Scosse rabbiosamente il sacco. «Non senti ridere?»
L’ora di Dio venne.
Era ancora mostruosa. Nonostante le spesse mura di pietra ed il soffitto, la sua forza non era molto attenuata. Ancora una volta, Horton si sentì afferrare, spogliare e squarciare ed esplorare; e questa volta, gli parve, non veniva soltanto esplorato, ma anche assorbito; mentre lottava per restare se stesso, sentì che diveniva una sola cosa con ciò che l’aveva afferrato. Si sentì fondere in esso, diventarne parte, e quando comprese che era impossibile opporsi alla fusione, nonostante l’umiliazione che gli dava l’essere reso parte di qualcosa d’altro, cercò di sondare a sua volta, di scoprire ciò che s’impadroniva di lui. Per un istante, credette di capirlo: per un istante fuggevole, la cosa da cui era stato assorbito, la cosa che lui era diventato, parve protendersi per abbracciare l’universo, tutto ciò che era stato ed era e sarebbe stato in futuro, mostrandolo, mostrandogliene la logica, o l’illogicità, lo scopo, la ragione ed il fine. Ma in quell’istante, la sua mente umana si ribellò all’implicazione della conoscenza, sbigottita e indignata al pensiero che potesse esservi una cosa simile, che fosse possibile rivelare l’universo e conoscerlo. La sua mente ed il suo corpo si ritrassero: preferivano non sapere.
Non aveva modo di calcolare per quanto durò. Era inerte in quella stretta, che pareva assorbire non soltanto lui ma anche il suo senso del tempo… come se potesse manipolare il tempo a modo suo e per i suoi fini; e Horton provò la sensazione fuggevole che, se poteva far questo, nulla era in grado di opporsi, perché il tempo era il fattore più elusivo dell’universo.

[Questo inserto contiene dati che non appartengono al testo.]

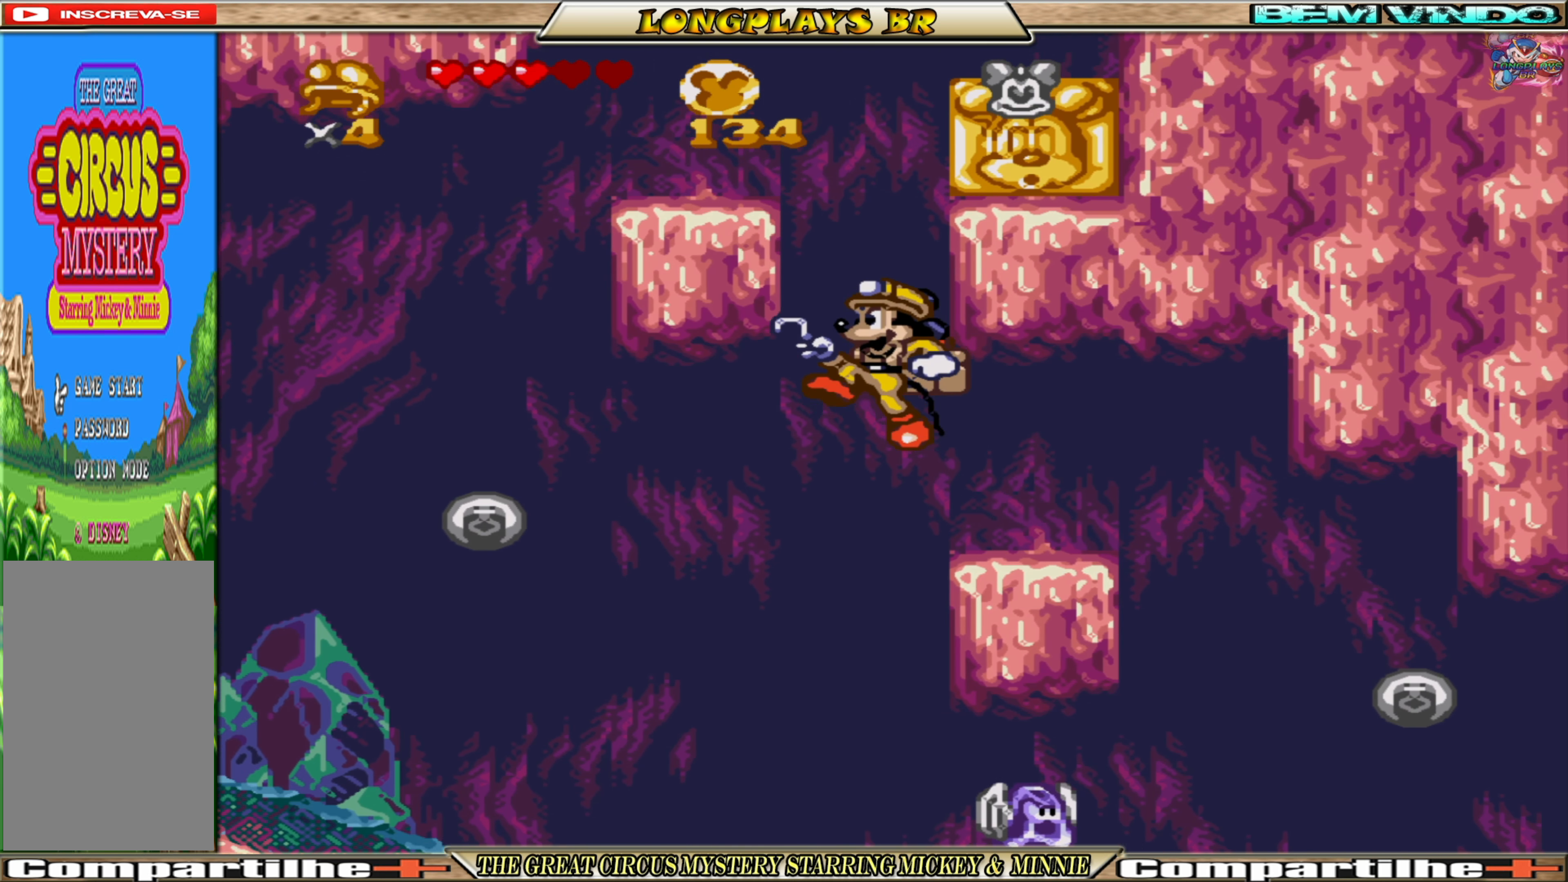
{"buttons": ["DPAD_LEFT"], "events": [[200, "A", "up"], [284, "A", "down"], [434, "A", "up"]]}
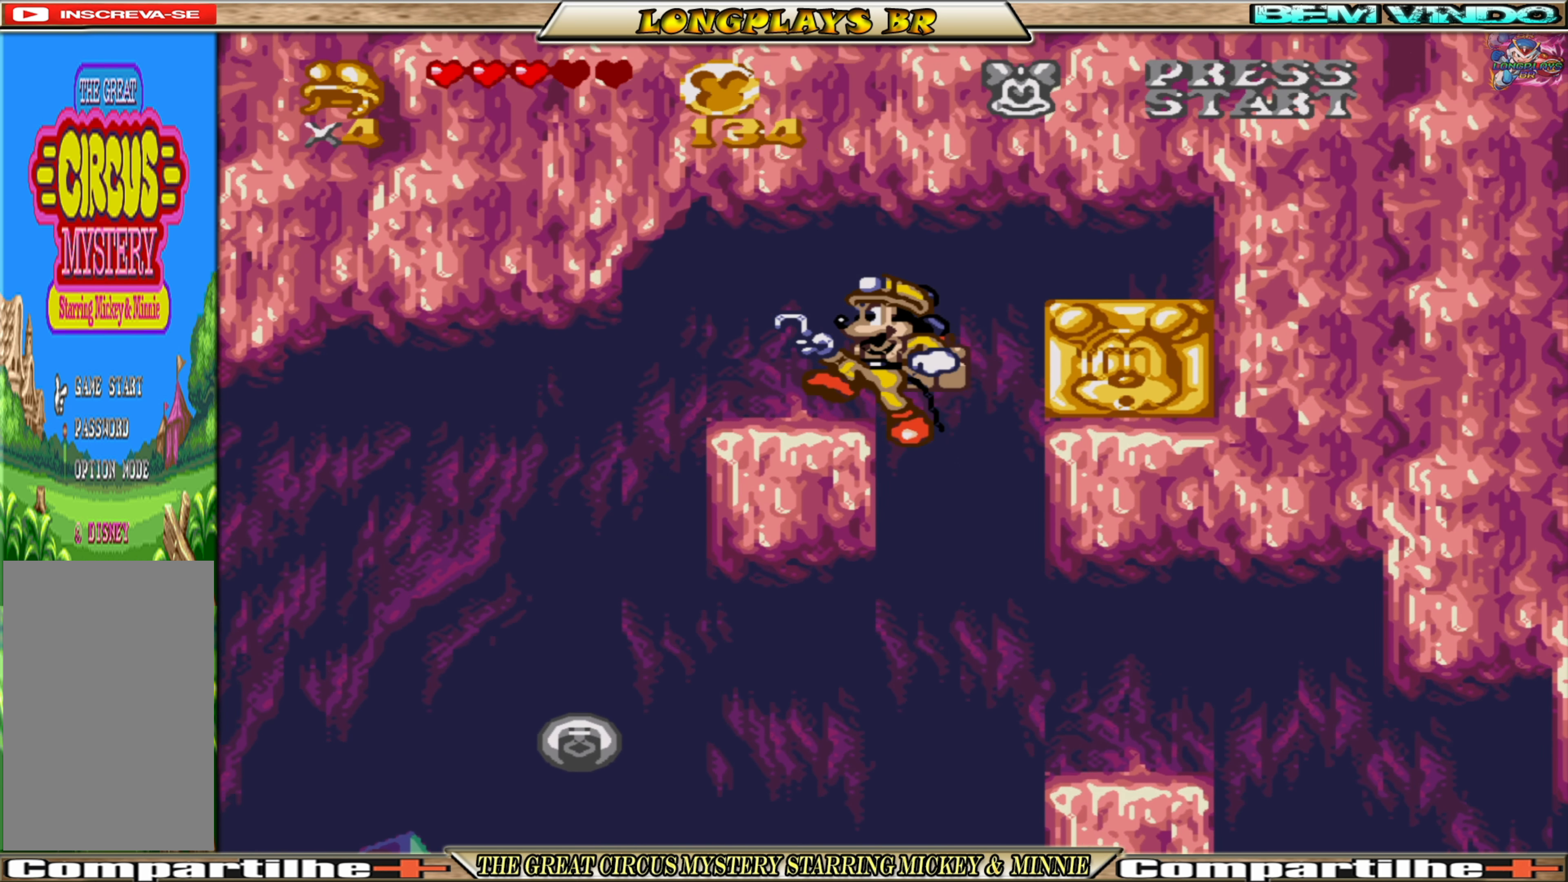
{"buttons": [], "events": [[150, "DPAD_LEFT", "up"], [267, "DPAD_RIGHT", "down"], [334, "DPAD_RIGHT", "up"]]}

Poi finì, e Horton si stupì nel trovarsi accovacciato sul pavimento, con le braccia levate per coprirsi la testa. Sentì che Nicodemus lo sollevava, lo rimetteva in piedi e lo sosteneva. Infuriato della propria impotenza, scostò di scatto le mani del robot e si diresse barcollando verso il grande tavolo di pietra, vi si aggrappò disperatamente.
«È stato ancora brutto,» disse Nicodemus.
Horton scrollò il capo, cercando di schiarirsi il cervello. «Brutto,» disse. «Come l’altra volta. E tu?»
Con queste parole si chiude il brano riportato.